Collected data entries
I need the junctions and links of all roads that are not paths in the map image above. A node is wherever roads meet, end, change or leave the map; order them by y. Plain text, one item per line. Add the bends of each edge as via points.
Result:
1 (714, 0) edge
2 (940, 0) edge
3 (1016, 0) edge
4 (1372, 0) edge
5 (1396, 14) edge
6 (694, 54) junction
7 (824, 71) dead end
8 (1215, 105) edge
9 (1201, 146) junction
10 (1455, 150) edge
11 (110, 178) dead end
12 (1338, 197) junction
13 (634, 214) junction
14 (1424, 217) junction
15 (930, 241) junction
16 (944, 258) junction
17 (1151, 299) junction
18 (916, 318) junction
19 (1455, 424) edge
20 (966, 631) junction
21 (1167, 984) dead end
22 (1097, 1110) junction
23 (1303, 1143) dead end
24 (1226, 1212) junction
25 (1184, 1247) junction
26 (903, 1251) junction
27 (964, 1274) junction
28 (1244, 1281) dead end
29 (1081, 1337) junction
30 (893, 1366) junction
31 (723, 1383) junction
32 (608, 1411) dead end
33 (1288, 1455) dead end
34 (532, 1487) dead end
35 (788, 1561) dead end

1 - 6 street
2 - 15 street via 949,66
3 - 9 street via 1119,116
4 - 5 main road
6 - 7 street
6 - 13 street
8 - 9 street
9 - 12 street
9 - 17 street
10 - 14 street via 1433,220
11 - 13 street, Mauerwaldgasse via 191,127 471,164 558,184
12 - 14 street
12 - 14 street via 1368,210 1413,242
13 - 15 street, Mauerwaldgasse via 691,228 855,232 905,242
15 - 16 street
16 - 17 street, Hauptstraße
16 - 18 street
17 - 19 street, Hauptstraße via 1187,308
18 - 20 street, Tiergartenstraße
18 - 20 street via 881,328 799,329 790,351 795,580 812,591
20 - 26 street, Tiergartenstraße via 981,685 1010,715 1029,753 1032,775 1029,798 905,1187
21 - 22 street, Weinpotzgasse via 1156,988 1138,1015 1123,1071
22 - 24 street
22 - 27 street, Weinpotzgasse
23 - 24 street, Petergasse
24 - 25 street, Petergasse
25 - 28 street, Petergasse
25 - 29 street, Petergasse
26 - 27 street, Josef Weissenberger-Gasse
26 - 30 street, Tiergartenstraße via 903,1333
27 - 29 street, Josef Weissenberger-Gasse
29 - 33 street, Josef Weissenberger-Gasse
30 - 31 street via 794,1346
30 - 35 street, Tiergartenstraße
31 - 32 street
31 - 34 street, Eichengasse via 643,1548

WHAT YOU NEED TO DO - Go through the data and copy each line exactly as it was written.

TASK RESULT -
I need the junctions and links of all roads that are not paths in the map image above. A node is wherever roads meet, end, change or leave the map; order them by y. Plain text, one item per line. Add the bends of each edge as via points.
Result:
1 (714, 0) edge
2 (940, 0) edge
3 (1016, 0) edge
4 (1372, 0) edge
5 (1396, 14) edge
6 (694, 54) junction
7 (824, 71) dead end
8 (1215, 105) edge
9 (1201, 146) junction
10 (1455, 150) edge
11 (110, 178) dead end
12 (1338, 197) junction
13 (634, 214) junction
14 (1424, 217) junction
15 (930, 241) junction
16 (944, 258) junction
17 (1151, 299) junction
18 (916, 318) junction
19 (1455, 424) edge
20 (966, 631) junction
21 (1167, 984) dead end
22 (1097, 1110) junction
23 (1303, 1143) dead end
24 (1226, 1212) junction
25 (1184, 1247) junction
26 (903, 1251) junction
27 (964, 1274) junction
28 (1244, 1281) dead end
29 (1081, 1337) junction
30 (893, 1366) junction
31 (723, 1383) junction
32 (608, 1411) dead end
33 (1288, 1455) dead end
34 (532, 1487) dead end
35 (788, 1561) dead end

1 - 6 street
2 - 15 street via 949,66
3 - 9 street via 1119,116
4 - 5 main road
6 - 7 street
6 - 13 street
8 - 9 street
9 - 12 street
9 - 17 street
10 - 14 street via 1433,220
11 - 13 street, Mauerwaldgasse via 191,127 471,164 558,184
12 - 14 street
12 - 14 street via 1368,210 1413,242
13 - 15 street, Mauerwaldgasse via 691,228 855,232 905,242
15 - 16 street
16 - 17 street, Hauptstraße
16 - 18 street
17 - 19 street, Hauptstraße via 1187,308
18 - 20 street, Tiergartenstraße
18 - 20 street via 881,328 799,329 790,351 795,580 812,591
20 - 26 street, Tiergartenstraße via 981,685 1010,715 1029,753 1032,775 1029,798 905,1187
21 - 22 street, Weinpotzgasse via 1156,988 1138,1015 1123,1071
22 - 24 street
22 - 27 street, Weinpotzgasse
23 - 24 street, Petergasse
24 - 25 street, Petergasse
25 - 28 street, Petergasse
25 - 29 street, Petergasse
26 - 27 street, Josef Weissenberger-Gasse
26 - 30 street, Tiergartenstraße via 903,1333
27 - 29 street, Josef Weissenberger-Gasse
29 - 33 street, Josef Weissenberger-Gasse
30 - 31 street via 794,1346
30 - 35 street, Tiergartenstraße
31 - 32 street
31 - 34 street, Eichengasse via 643,1548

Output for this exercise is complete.